> TASK GOAL: Using the entries that follow, write out the line containing "[902,674,949,689] Raid ->", the line containing "(983, 719) none -> [174,1371,207,1387] 多于", and every line between them, exactly and nothing else.

> DATA EXTRACT:
+---+

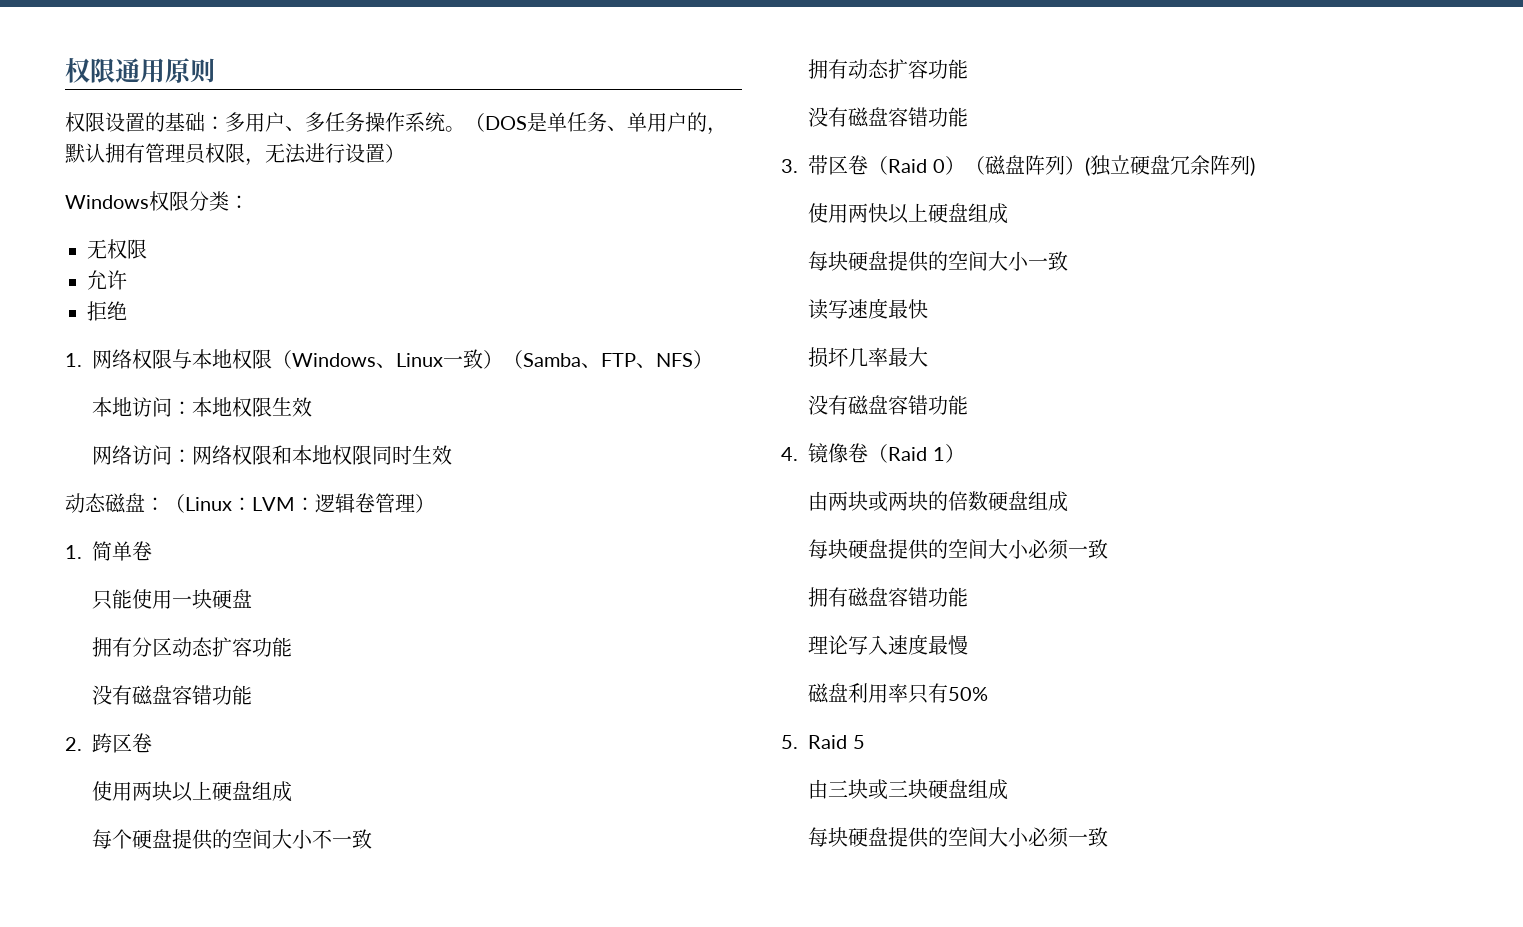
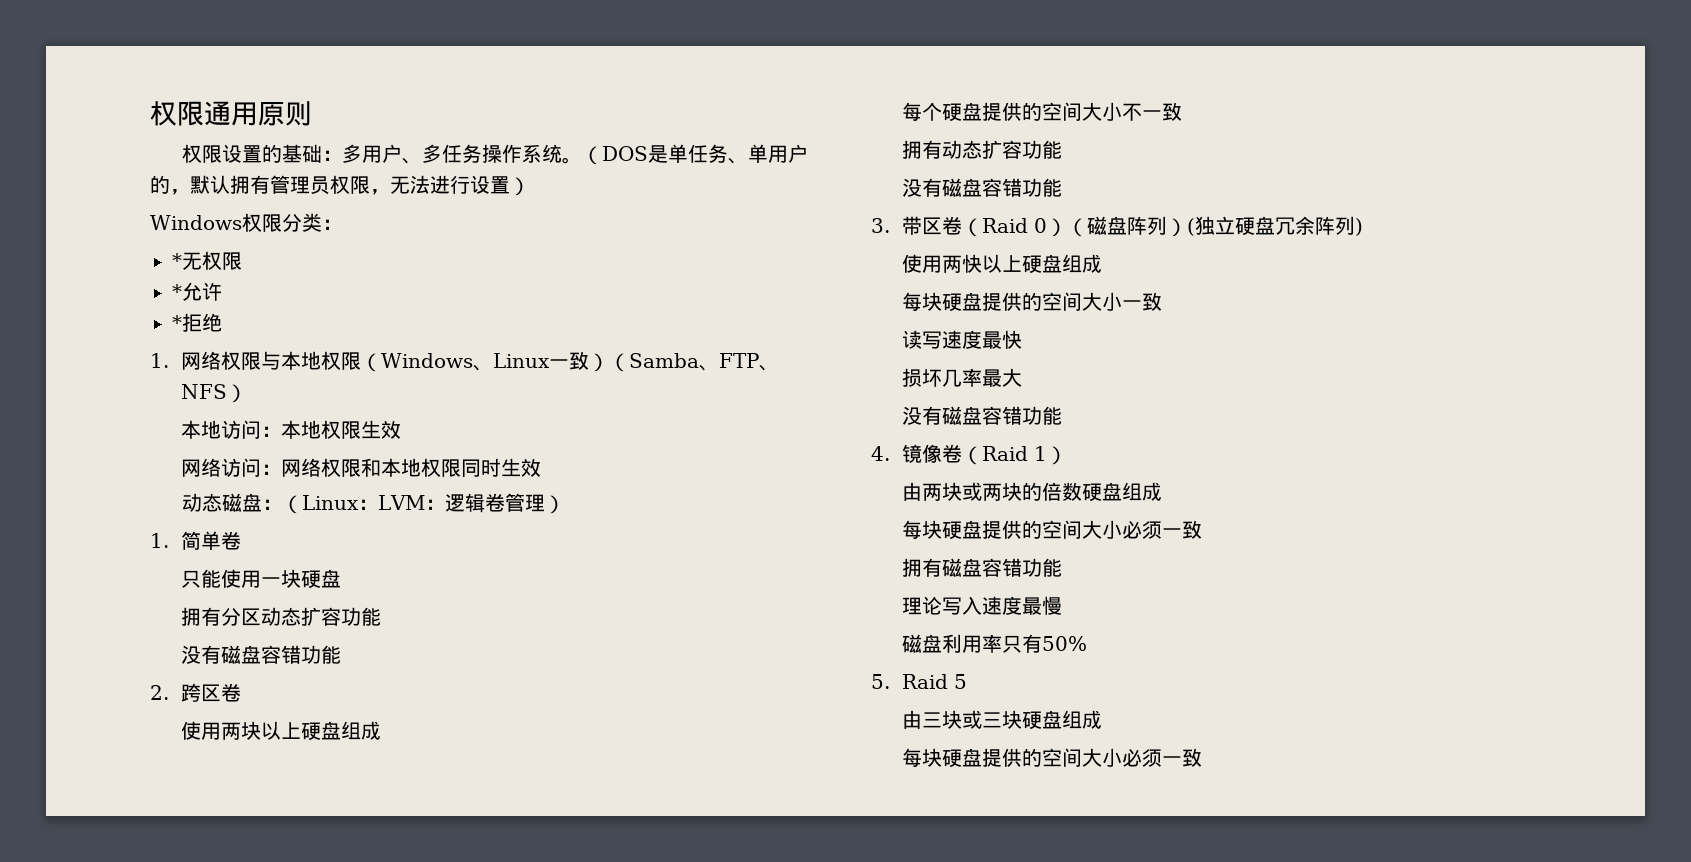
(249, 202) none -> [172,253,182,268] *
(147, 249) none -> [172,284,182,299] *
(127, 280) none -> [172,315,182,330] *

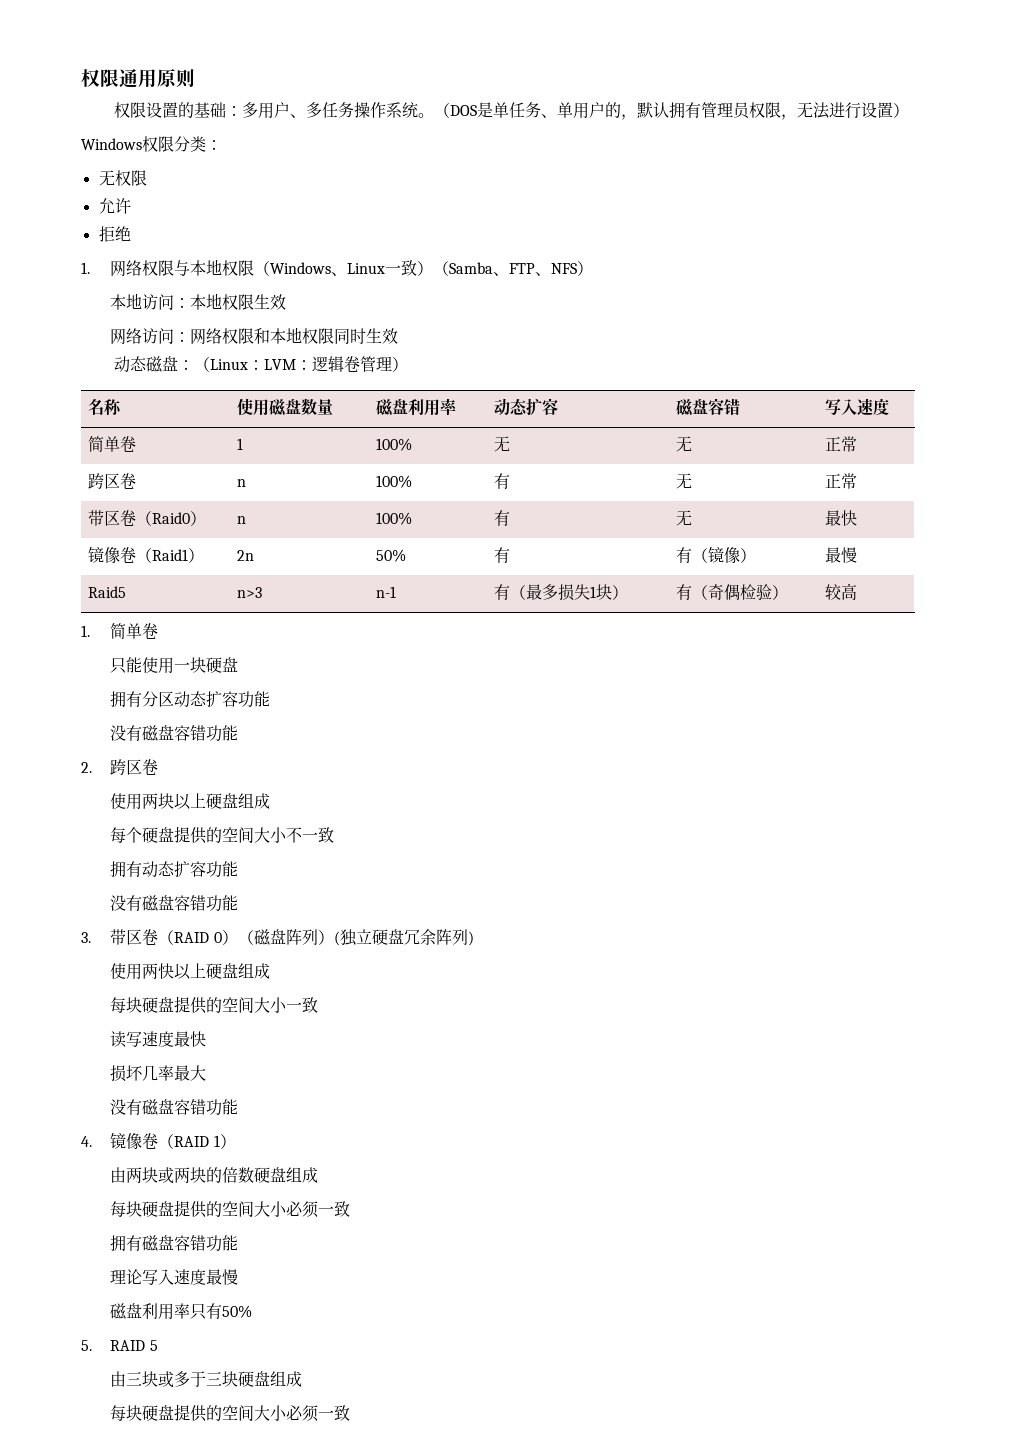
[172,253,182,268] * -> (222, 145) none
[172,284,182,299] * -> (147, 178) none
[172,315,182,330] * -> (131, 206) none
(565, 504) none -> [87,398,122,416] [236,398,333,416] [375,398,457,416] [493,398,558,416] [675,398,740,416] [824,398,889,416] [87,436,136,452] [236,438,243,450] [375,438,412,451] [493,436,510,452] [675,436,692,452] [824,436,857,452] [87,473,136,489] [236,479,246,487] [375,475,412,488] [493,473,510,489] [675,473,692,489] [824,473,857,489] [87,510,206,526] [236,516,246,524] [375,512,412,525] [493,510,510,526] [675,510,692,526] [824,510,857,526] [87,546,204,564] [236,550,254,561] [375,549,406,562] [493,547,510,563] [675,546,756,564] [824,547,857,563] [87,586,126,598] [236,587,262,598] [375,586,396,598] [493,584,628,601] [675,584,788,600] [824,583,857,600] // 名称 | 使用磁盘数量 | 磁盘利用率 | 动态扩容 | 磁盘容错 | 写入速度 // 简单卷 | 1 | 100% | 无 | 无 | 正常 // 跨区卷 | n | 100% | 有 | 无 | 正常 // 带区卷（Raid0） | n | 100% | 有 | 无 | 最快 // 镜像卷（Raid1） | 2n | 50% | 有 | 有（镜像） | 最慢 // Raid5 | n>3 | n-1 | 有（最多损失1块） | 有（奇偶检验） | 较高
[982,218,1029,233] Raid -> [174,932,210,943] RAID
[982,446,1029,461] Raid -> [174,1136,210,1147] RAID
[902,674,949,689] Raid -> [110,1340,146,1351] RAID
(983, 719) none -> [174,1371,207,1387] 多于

+---+

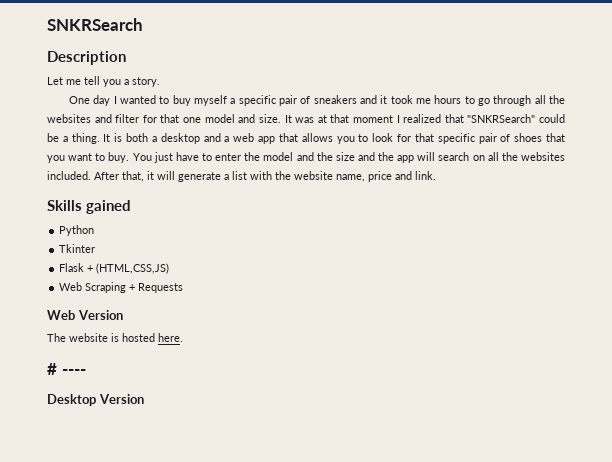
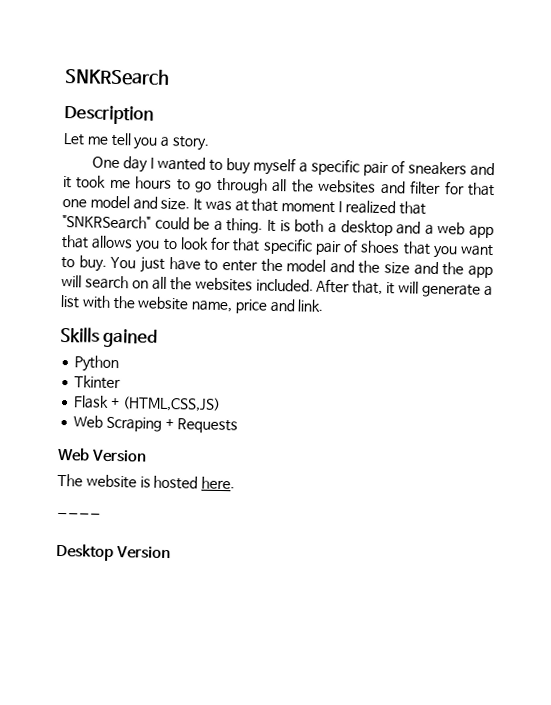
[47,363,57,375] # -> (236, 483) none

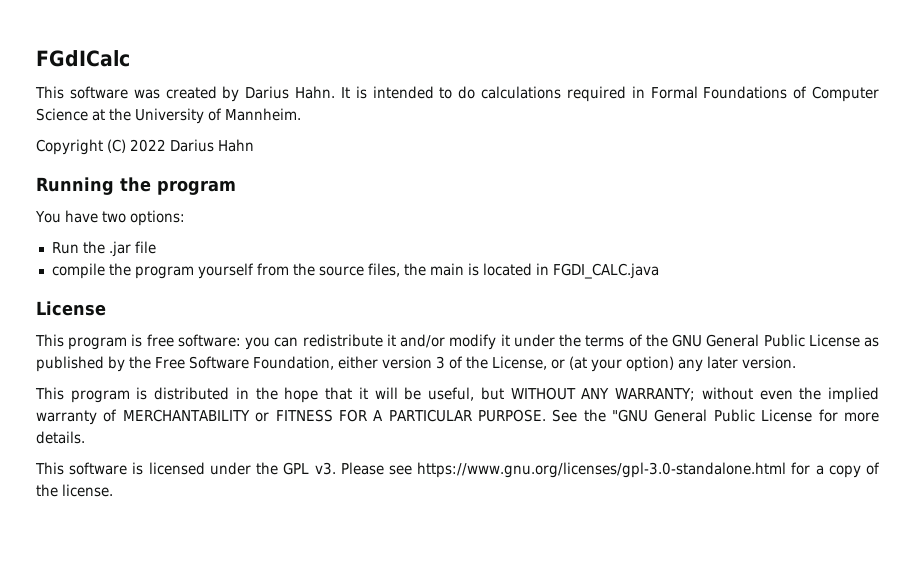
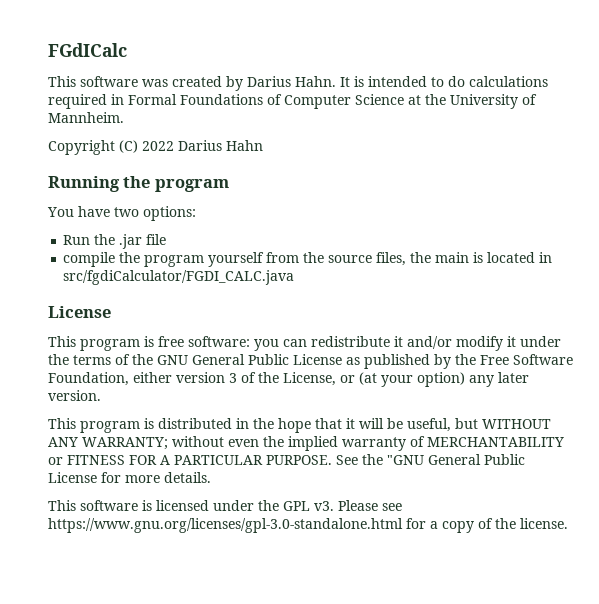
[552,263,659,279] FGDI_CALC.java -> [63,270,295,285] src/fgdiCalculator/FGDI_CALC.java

+---+

> RESPONSE TO THE TASK:
[902,674,949,689] Raid -> [110,1340,146,1351] RAID
(983, 719) none -> [174,1371,207,1387] 多于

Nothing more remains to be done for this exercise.